A proposed high-voltage transmission line running underneath the Strait of Juan de Fuca and connecting into the Bonneville Power Administration’s regional power grid could benefit Northwest power customers.
That’s what officials from Sea Breeze Pacific Regional Transmission System Inc. of Vancouver, British Columbia, said as they presented their Juan de Fuca Cable proposal to Port Angeles city officials Tuesday.
“We want to make sure we talk to everyone before we get too far along. That is the best project mitigation,” said Resja Campfens, the company’s vice president of environmental affairs.
Sea Breeze proposes to bury a direct-current, high voltage line carrying wind-generated electricity from Esquimalt, British Columbia, to Bonneville’s Port Angeles substation near Peninsula College.
According to its application with Bonneville Power Administration, or BPA, the company could “potentially” run a second line to its Fairmount substation near the junction of U.S. Highway 101 and state Highway 104 in Jefferson County.
The proposed transmission lines from Canada could mean that BPA might be able to defer building a second transmission line onto the Olympic Peninsula from the south, Campfens said.
Supplemental power
“The region is energy-constrained. The electric grid is aging,” she said. “This is an opportunity.
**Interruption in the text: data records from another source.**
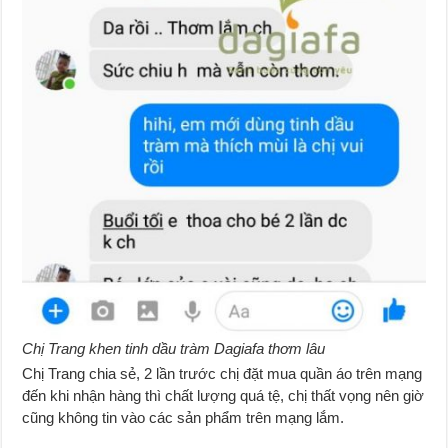
Chị Trang khen tinh dầu tràm Dagiafa thơm lâu
Chị Trang chia sẻ, 2 lần trước chị đặt mua quần áo trên mạng
đến khi nhận hàng thì chất lượng quá tệ, chị thất vọng nên giờ
cũng không tin vào các sản phẩm trên mạng lắm.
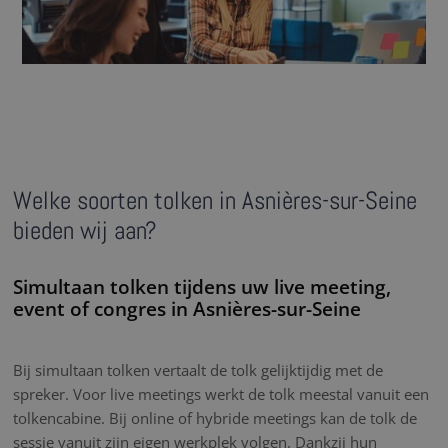
Welke soorten tolken in Asnières-sur-Seine
bieden wij aan?
Simultaan tolken tijdens uw live meeting,
event of congres in Asnières-sur-Seine
Bij simultaan tolken vertaalt de tolk gelijktijdig met de
spreker. Voor live meetings werkt de tolk meestal vanuit een
tolkencabine. Bij online of hybride meetings kan de tolk de
sessie vanuit zijn eigen werkplek volgen. Dankzij hun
“Bonneville will not be able to meet the area’s peak power needs after 2007. Now it will have a new source of electricity.”
The company’s ambitious schedule calls for the onshore field studies through July, marine field studies through August, permitting through March 2006, and laying of the line from November 2006 through June 2007.
The 550-megawatt cable will use high voltage direct current “light,” a variation of high voltage direct current that is being used in cables already in the Strait, Campfens said.